**Data excerpts:**
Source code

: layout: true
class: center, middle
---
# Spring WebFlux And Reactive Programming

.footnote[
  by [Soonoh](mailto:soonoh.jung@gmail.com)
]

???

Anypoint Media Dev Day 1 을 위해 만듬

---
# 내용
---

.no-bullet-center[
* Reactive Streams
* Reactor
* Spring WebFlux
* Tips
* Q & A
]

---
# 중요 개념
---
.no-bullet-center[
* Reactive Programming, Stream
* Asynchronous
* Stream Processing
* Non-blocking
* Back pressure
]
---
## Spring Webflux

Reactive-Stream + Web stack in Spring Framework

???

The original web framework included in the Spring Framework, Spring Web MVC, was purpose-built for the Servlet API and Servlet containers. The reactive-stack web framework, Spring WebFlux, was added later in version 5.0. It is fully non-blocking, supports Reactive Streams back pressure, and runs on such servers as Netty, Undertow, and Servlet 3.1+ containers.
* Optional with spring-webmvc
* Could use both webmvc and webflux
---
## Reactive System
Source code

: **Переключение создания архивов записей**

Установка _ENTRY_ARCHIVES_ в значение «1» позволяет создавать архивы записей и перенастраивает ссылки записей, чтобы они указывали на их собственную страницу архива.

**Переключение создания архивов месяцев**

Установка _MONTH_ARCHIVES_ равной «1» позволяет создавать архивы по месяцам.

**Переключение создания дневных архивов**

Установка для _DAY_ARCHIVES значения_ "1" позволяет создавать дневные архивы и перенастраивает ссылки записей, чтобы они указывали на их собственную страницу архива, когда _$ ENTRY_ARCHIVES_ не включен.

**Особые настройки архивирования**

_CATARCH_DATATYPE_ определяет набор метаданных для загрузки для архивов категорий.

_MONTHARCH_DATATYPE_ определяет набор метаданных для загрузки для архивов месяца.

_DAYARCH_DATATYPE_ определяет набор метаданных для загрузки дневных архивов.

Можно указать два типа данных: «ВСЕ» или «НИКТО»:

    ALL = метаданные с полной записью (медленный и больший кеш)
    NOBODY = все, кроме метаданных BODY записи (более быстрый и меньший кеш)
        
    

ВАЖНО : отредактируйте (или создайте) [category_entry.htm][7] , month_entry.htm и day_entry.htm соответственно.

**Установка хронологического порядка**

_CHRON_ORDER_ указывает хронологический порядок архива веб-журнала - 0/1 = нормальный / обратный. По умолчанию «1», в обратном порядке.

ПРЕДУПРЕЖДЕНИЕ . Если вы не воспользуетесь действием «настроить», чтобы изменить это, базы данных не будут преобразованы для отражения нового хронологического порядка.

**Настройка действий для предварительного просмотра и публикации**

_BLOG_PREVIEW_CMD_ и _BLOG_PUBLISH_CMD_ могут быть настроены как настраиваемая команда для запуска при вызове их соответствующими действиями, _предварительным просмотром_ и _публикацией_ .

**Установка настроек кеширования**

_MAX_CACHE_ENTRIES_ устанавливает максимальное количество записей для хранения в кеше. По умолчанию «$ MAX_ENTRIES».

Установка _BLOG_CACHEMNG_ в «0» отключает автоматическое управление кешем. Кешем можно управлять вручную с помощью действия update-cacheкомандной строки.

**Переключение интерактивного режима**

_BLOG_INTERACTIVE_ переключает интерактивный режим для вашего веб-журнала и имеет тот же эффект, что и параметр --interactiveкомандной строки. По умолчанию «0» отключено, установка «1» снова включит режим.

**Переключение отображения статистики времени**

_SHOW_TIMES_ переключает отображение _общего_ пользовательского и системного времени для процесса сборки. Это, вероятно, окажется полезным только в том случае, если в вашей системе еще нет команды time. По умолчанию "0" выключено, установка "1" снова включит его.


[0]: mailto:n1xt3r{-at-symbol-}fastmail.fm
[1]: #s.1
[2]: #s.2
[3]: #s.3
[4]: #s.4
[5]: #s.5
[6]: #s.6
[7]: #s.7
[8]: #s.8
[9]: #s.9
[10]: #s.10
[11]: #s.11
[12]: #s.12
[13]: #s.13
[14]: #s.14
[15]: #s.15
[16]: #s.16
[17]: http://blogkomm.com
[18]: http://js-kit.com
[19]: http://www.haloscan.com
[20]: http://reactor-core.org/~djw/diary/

**Your task:**
Stop at the line containing "Optional with spring-webmvc". Please print exactly every line before it from the start of the records, plus that line itself, and nothing else.

**Result of the exercise:**
Source code

: layout: true
class: center, middle
---
# Spring WebFlux And Reactive Programming

.footnote[
  by [Soonoh](mailto:soonoh.jung@gmail.com)
]

???

Anypoint Media Dev Day 1 을 위해 만듬

---
# 내용
---

.no-bullet-center[
* Reactive Streams
* Reactor
* Spring WebFlux
* Tips
* Q & A
]

---
# 중요 개념
---
.no-bullet-center[
* Reactive Programming, Stream
* Asynchronous
* Stream Processing
* Non-blocking
* Back pressure
]
---
## Spring Webflux

Reactive-Stream + Web stack in Spring Framework

???

The original web framework included in the Spring Framework, Spring Web MVC, was purpose-built for the Servlet API and Servlet containers. The reactive-stack web framework, Spring WebFlux, was added later in version 5.0. It is fully non-blocking, supports Reactive Streams back pressure, and runs on such servers as Netty, Undertow, and Servlet 3.1+ containers.
* Optional with spring-webmvc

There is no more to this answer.